Deux jours plus tard, j'ai reçu une convocation. Pas seulement moi. Chloé et nos parents adoptifs aussi. Nous devions tous nous présenter dans le bureau du directeur. C'était le début de la confrontation.
Le bureau de Monsieur Leclerc était intimidant, avec ses murs recouverts de boiseries sombres et de portraits d'anciens directeurs. Il était assis derrière son immense bureau, le visage grave. Chloé et les Dubois étaient déjà là, jouant leur rôle à la perfection. Chloé avait les yeux rouges, comme si elle avait pleuré. Madame Dubois la tenait par le bras, l'air protecteur et indigné. Monsieur Dubois se tenait droit, le menton haut, prêt à défendre l'honneur de sa famille.
« Mademoiselle Dubois », a commencé Leclerc en me regardant froidement. « Ou devrais-je dire, Léa. Nous avons reçu des informations troublantes. Des allégations selon lesquelles vous seriez l'auteur de ce dossier exceptionnel, et que votre sœur aurait usurpé votre place. »
Avant que je puisse répondre, Chloé a éclaté en sanglots.
« C'est faux ! C'est elle la menteuse ! Elle a toujours été jalouse de moi ! »
Madame Dubois a enchaîné, sa voix tranchante.
« Monsieur le Directeur, c'est une honte ! Léa a toujours eu des problèmes psychologiques. Elle ne supporte pas la réussite de sa sœur. Nous avons des documents qui prouvent que c'est Chloé qui a suivi ce parcours d'excellence. »
Elle a posé une liasse de faux bulletins scolaires et de certificats sur le bureau. Des faux que j'avais déjà vus dans ma vie précédente, des faux si bien faits qu'ils avaient trompé tout le monde.
Puis, la porte s'est ouverte. Romain Chevalier est entré. Mon ami d'enfance. Celui qui avait grandi avec moi à la campagne, avant l'adoption. Celui qui savait tout de ma passion pour la science. Mon cœur s'est serré. Dans ma vie précédente, il avait été mon seul soutien, jusqu'à la fin.
Mais Chloé l'avait manipulé. Je l'ai vu dans son regard. Il m'a regardée avec une profonde déception.
« Romain, dis-lui », a supplié Chloé, sa voix tremblante. « Dis-lui qui de nous deux passait ses nuits à étudier. »
Romain a baissé les yeux, puis a parlé d'une voix sourde.
« C'est vrai, Monsieur le Directeur.

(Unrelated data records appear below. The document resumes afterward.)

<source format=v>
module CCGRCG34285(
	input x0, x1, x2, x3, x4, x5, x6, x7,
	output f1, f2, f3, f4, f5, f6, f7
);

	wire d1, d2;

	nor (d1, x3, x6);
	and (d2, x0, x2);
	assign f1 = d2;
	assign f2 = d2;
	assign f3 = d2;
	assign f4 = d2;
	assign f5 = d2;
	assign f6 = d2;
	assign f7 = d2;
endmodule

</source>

Ces derniers mois, j'ai souvent vu Chloé travailler tard. Léa... elle semblait distante, préoccupée par autre chose. »
Chaque mot était un coup de poignard. Il croyait à son mensonge. Chloé avait dû passer des semaines à le séduire, à lui faire croire qu'elle partageait notre passion d'enfance.

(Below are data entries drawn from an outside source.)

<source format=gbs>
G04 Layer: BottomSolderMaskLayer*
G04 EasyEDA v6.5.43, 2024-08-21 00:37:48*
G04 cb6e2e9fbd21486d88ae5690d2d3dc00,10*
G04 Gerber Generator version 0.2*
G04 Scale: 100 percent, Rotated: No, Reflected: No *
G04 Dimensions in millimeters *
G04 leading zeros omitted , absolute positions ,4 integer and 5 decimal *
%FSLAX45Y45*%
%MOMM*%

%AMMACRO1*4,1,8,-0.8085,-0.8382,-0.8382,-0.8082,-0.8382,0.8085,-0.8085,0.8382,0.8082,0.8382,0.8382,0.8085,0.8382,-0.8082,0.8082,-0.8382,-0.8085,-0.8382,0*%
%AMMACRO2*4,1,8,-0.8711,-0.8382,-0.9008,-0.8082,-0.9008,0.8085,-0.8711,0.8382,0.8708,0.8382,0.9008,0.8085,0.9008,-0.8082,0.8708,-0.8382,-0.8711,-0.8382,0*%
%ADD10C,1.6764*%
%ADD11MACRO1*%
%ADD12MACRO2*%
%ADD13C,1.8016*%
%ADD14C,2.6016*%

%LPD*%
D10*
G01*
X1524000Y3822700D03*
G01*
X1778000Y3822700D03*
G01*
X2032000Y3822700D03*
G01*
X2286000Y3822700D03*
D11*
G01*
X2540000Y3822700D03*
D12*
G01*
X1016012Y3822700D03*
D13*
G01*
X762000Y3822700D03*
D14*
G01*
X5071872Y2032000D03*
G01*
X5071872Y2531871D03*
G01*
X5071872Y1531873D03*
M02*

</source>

Le coup de grâce est venu de nos parents. Monsieur Dubois s'est avancé, le visage dur.
« Nous sommes ses parents. Nous savons qui est notre fille. Chloé est notre fierté. Léa est... une source de problèmes. »

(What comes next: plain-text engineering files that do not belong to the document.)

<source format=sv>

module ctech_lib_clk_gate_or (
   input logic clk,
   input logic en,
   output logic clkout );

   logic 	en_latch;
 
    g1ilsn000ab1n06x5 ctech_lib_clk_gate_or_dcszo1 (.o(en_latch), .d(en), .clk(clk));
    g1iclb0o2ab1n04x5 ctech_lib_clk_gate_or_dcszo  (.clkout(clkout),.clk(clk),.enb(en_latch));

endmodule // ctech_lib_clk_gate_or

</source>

Madame Dubois a ajouté, avec une cruauté calculée.
« Il y a un moyen très simple de régler ça. Un moyen infaillible de savoir qui est notre vraie fille. »
Un silence s'est installé dans la pièce. Elle savourait son effet.
« Notre Chloé, notre vraie fille, a une cicatrice. Une petite marque de naissance en forme de croissant de lune sur l'épaule gauche. Léa, elle, n'en a pas. »
Je l'ai regardée, glacée. C'était leur piège final. Un piège qu'ils avaient préparé méticuleusement. La cicatrice n'existait pas. Pas avant. C'était une invention, une marque qu'ils avaient dû créer pour solidifier leur mensonge. Et je savais, avec une certitude terrifiante, que si on vérifiait, Chloé aurait cette marque. Et moi non.